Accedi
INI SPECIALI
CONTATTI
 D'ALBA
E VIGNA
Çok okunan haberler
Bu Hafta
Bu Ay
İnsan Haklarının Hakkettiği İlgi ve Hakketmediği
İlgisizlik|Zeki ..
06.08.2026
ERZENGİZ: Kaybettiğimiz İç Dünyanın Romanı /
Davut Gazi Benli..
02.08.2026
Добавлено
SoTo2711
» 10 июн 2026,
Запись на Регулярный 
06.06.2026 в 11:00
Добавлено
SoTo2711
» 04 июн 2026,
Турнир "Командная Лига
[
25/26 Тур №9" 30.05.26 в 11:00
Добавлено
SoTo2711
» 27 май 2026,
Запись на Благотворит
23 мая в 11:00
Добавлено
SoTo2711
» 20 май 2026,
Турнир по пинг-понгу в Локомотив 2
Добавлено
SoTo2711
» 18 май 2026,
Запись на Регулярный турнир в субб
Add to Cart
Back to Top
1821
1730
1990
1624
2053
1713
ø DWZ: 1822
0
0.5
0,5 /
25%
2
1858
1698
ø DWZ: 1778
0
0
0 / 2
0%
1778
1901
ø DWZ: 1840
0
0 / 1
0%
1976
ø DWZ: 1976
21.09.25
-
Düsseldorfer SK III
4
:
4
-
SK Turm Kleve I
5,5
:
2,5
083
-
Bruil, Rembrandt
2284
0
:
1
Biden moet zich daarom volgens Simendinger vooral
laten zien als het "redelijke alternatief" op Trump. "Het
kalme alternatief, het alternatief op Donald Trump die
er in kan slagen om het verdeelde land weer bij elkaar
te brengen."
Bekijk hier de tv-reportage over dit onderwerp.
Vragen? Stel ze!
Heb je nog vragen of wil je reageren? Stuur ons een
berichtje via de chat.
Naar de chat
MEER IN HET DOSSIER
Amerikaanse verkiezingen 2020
★ ★ ★ ★
Return every line of the material in which the word "Trump" is found.

laten zien als het "redelijke alternatief" op Trump. "Het
kalme alternatief, het alternatief op Donald Trump die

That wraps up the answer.